Namun demikian, Sukarno juga menyoroti beberapa risiko yang perlu diwaspadai, termasuk tingginya biaya pendanaan untuk akuisisi sebesar US$ 425 juta serta potensi tantangan dalam integrasi operasional Corridor. Oleh karena itu, investor perlu mencermati keberhasilan sinergi produksi dari blok Corridor, dinamika fluktuasi harga energi global, serta sejauh mana kontribusi proyek-proyek gas dan energi terbarukan dapat menopang EBITDA MEDC. “Jika eksekusi akuisisi berjalan mulus dan harga minyak menunjukkan sedikit pemulihan, saham MEDC berpotensi kembali menguat menuju level Rp 1.450. Hal ini menjadikannya pilihan menarik bagi investor jangka menengah hingga panjang yang siap menghadapi volatilitas di sektor migas,” pungkas Sukarno.

Pandangan senada juga disampaikan oleh Harry Su, Managing Director Research & Digital Production Samuel Sekuritas Indonesia. Ia menyebutkan, tantangan utama MEDC di semester II justru terletak pada potensi penurunan harga minyak mentah setelah meredanya tensi geopolitik global. Namun, ia juga menggarisbawahi pentingnya investor mencermati akuisisi blok Corridor oleh emiten ini. “Kami mengekspektasikan kenaikan EBITDA sebesar 5% dari akuisisi ini. Selain itu, perbaikan kinerja dari AMMN, seiring dengan terus meningkatnya produksi smelter tembaga, juga akan menjadi katalis positif bagi Medco Energi,” imbuh Harry kepada Kontan, pada Selasa (12/8).

Mendukung optimisme terhadap AMMN, Ryan Winipta, Analis Indo Premier Sekuritas, dalam risetnya tanggal 31 Juli 2025, mengungkapkan bahwa AMMN berhasil membukukan pendapatan sebesar US$ 183 juta pada kuartal II tahun 2025, melonjak drastis dibandingkan US$ 2 juta pada kuartal I. Lompatan pendapatan ini menandai penjualan katoda tembaga pertama yang dilakukan oleh AMMN setelah fasilitas smelternya rampung beroperasi. Selama kuartal kedua, sekitar 19.000 ton katoda tembaga berhasil terjual dengan harga rata-rata (ASP) US$ 9,8 ribu per ton. Meski demikian, AMMN masih mencatat rugi bersih US$ 10 juta, dikarenakan Pabrik Pemurnian Logam Mulia (PMR) baru memulai produksi komersialnya pada Juli 2025.
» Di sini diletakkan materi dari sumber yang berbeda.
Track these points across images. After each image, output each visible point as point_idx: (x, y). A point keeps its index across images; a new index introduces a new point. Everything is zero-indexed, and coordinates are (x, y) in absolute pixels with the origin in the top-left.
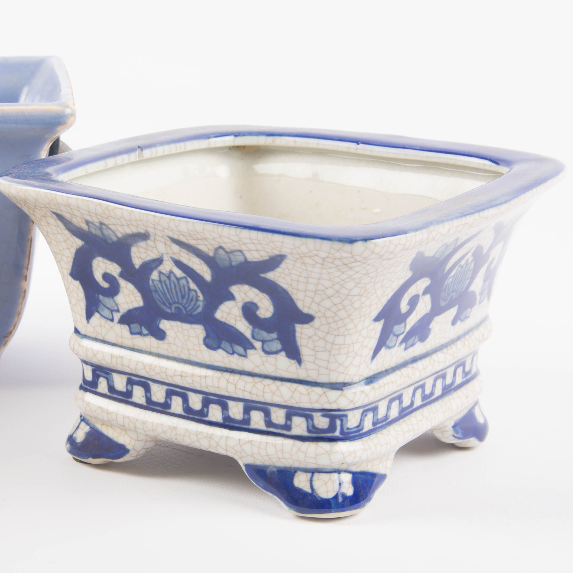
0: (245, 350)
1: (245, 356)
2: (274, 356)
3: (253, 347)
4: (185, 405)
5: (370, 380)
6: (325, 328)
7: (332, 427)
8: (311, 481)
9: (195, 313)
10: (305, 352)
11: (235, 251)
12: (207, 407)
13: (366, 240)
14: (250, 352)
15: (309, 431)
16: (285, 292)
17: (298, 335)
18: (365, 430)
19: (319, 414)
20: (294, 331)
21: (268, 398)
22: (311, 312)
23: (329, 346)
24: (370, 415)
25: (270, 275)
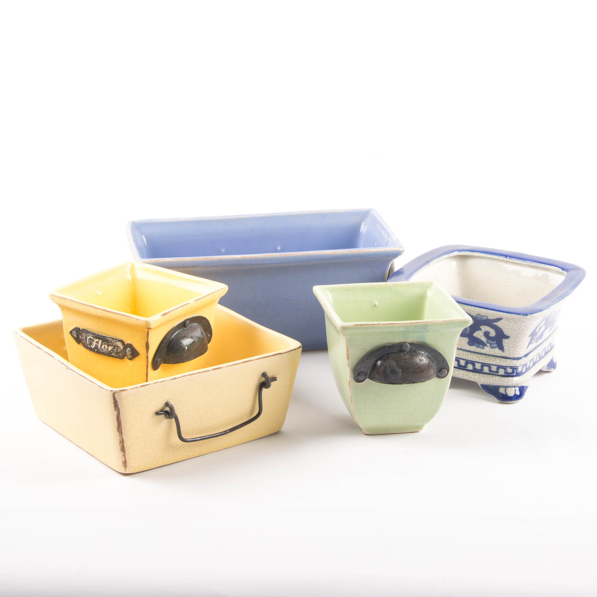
0: (484, 346)
1: (483, 348)
2: (494, 349)
3: (486, 346)
4: (458, 364)
5: (526, 356)
6: (513, 340)
7: (513, 372)
8: (505, 390)
9: (466, 334)
10: (505, 348)
11: (484, 316)
12: (467, 365)
13: (531, 314)
14: (485, 347)
15: (505, 373)
16: (501, 329)
17: (503, 342)
18: (523, 372)
19: (509, 368)
20: (502, 341)
21: (491, 362)
22: (509, 335)
23: (514, 346)
24: (525, 367)
25: (496, 324)
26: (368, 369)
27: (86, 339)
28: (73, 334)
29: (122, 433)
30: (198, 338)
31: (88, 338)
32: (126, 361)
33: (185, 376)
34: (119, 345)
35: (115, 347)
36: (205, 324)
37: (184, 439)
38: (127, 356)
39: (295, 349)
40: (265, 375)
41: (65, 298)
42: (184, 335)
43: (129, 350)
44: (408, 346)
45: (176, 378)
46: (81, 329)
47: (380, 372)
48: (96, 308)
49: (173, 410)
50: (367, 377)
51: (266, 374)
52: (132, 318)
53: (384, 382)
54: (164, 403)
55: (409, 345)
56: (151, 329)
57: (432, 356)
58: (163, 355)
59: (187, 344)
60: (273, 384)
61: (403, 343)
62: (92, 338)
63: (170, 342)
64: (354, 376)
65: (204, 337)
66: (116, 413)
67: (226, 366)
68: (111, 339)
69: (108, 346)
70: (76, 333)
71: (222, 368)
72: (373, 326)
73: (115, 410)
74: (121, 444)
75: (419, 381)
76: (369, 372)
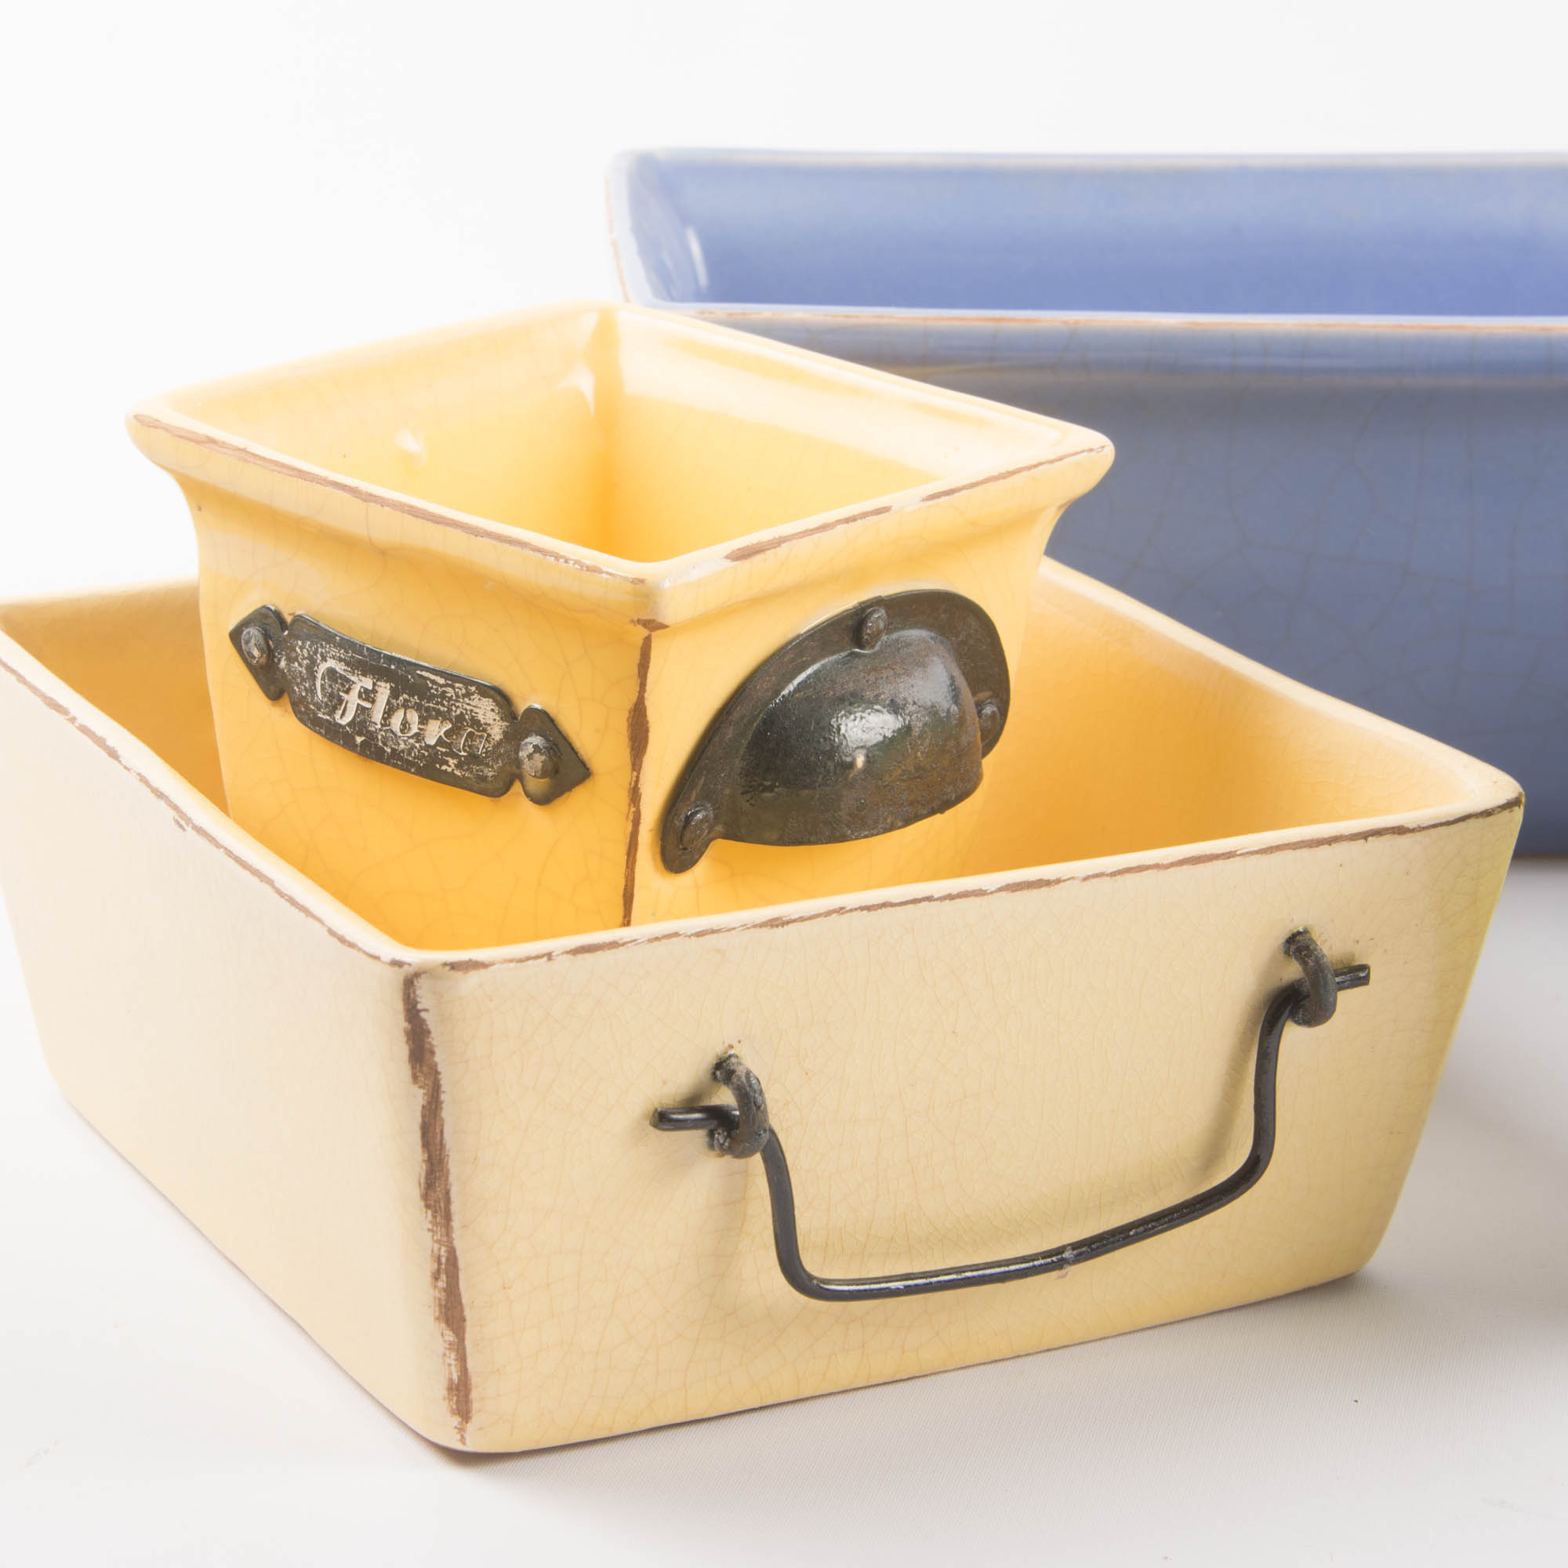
27: (312, 676)
28: (247, 642)
29: (448, 1217)
30: (933, 711)
31: (323, 667)
32: (519, 808)
33: (840, 911)
34: (480, 717)
35: (459, 723)
36: (971, 642)
37: (811, 1277)
38: (521, 778)
39: (1487, 813)
40: (1307, 947)
41: (212, 441)
42: (851, 687)
43: (536, 747)
45: (788, 922)
46: (289, 619)
48: (369, 498)
49: (758, 1108)
51: (1311, 939)
52: (557, 557)
54: (710, 1059)
56: (663, 626)
58: (727, 791)
59: (865, 737)
60: (1347, 1000)
62: (340, 668)
63: (770, 721)
65: (962, 711)
66: (419, 1096)
67: (1083, 875)
68: (441, 681)
69: (423, 721)
70: (262, 641)
71: (1058, 881)
73: (415, 1078)
74: (442, 1284)
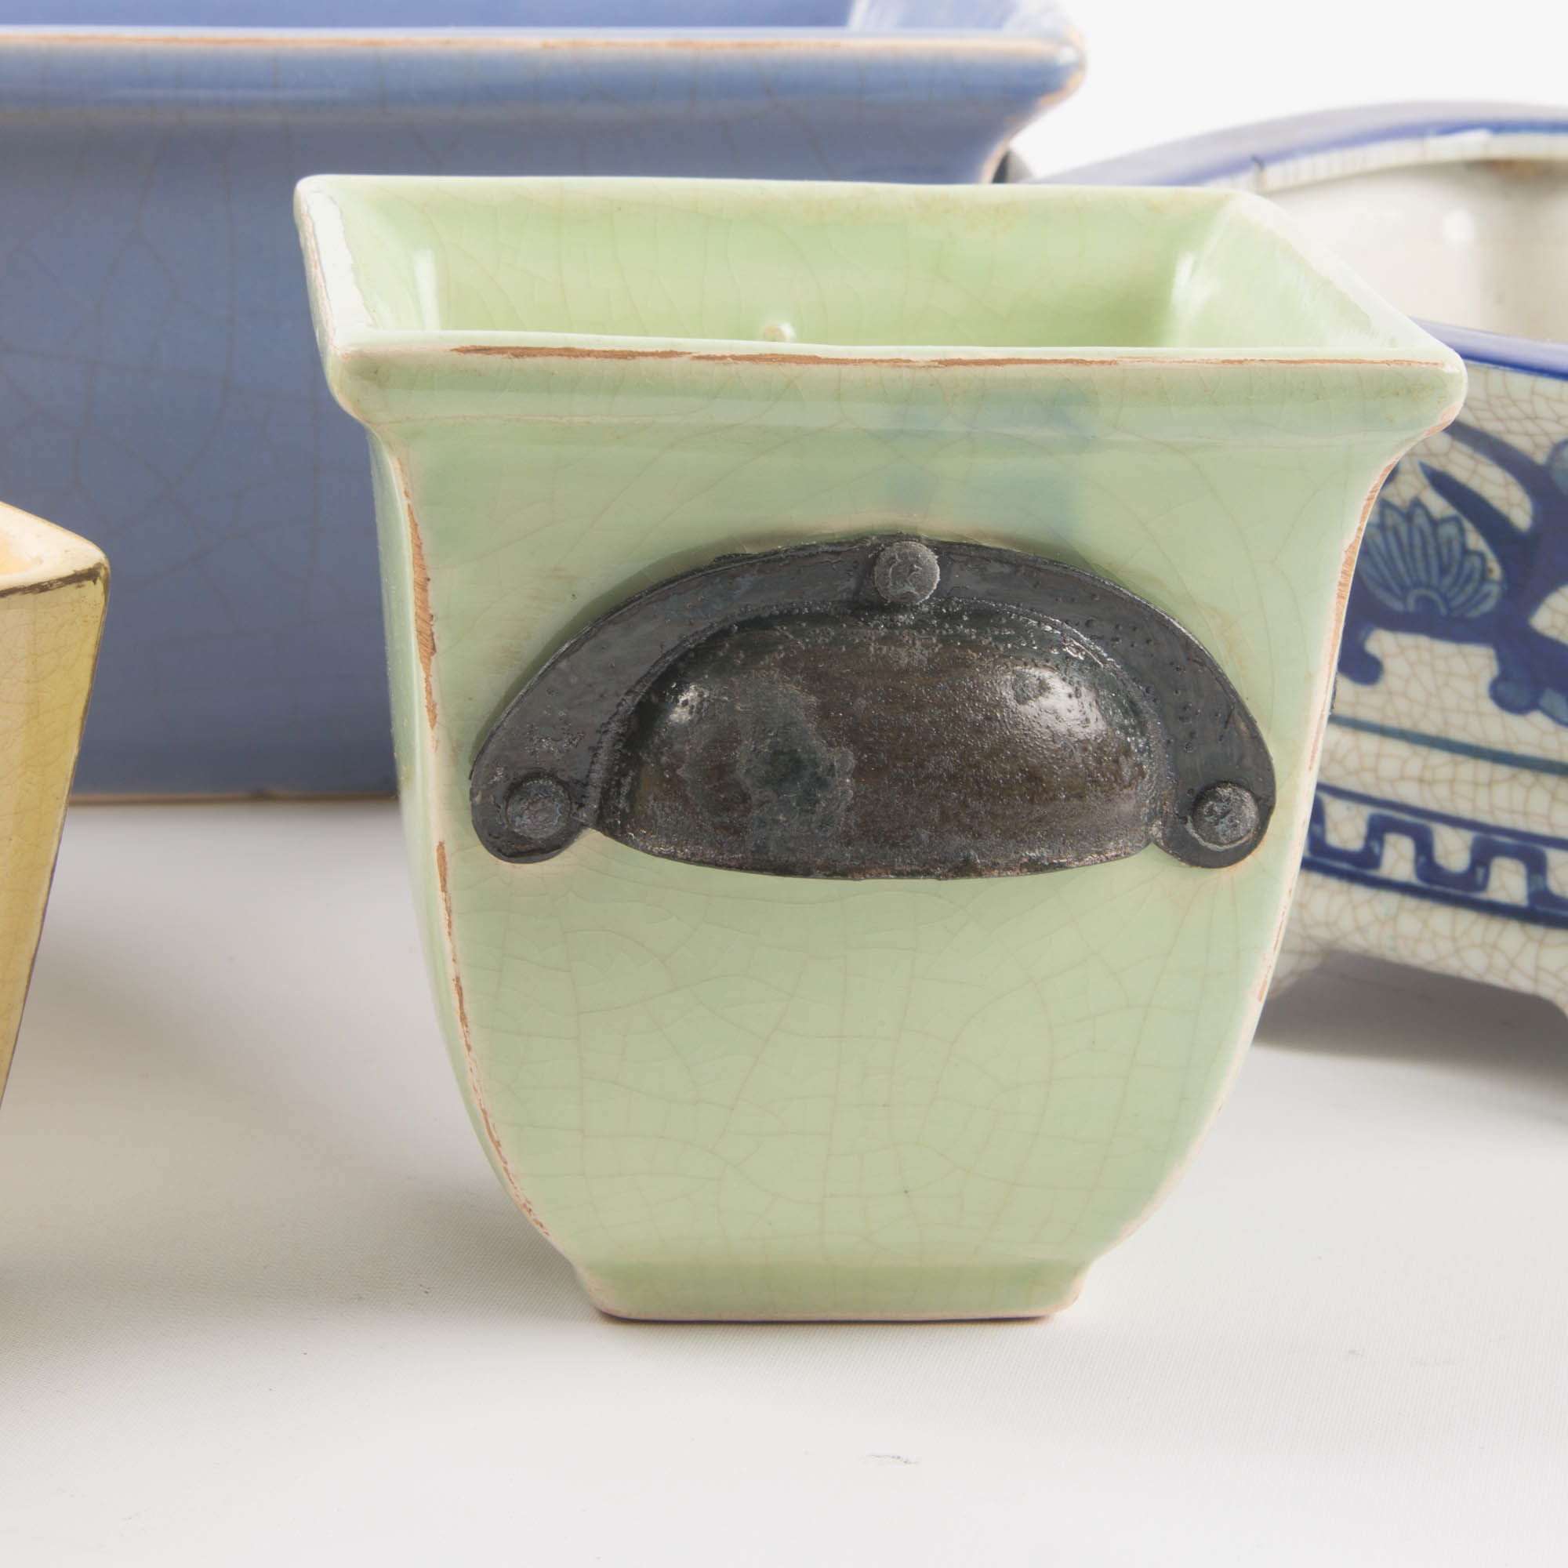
26: (594, 750)
44: (928, 570)
47: (679, 772)
50: (584, 815)
53: (711, 853)
55: (932, 558)
57: (1127, 665)
61: (880, 537)
64: (478, 799)
72: (622, 363)
75: (1001, 861)
76: (598, 776)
Dengan mempertimbangkan berbagai faktor tersebut, Indo Premier Sekuritas memproyeksikan pendapatan MEDC dapat mencapai US$ 2,19 miliar dan laba bersih sebesar US$ 193 juta untuk keseluruhan tahun 2025.

Berdasarkan analisis tersebut, Andhika Audrey dan Harry Su kompak merekomendasikan ‘beli’ untuk saham MEDC, dengan target harga optimis di Rp 1.600 per saham. Berbeda halnya, Ryan Winipta memilih rekomendasi ‘hold‘ dengan target harga yang lebih konservatif, yaitu Rp 1.200 per saham.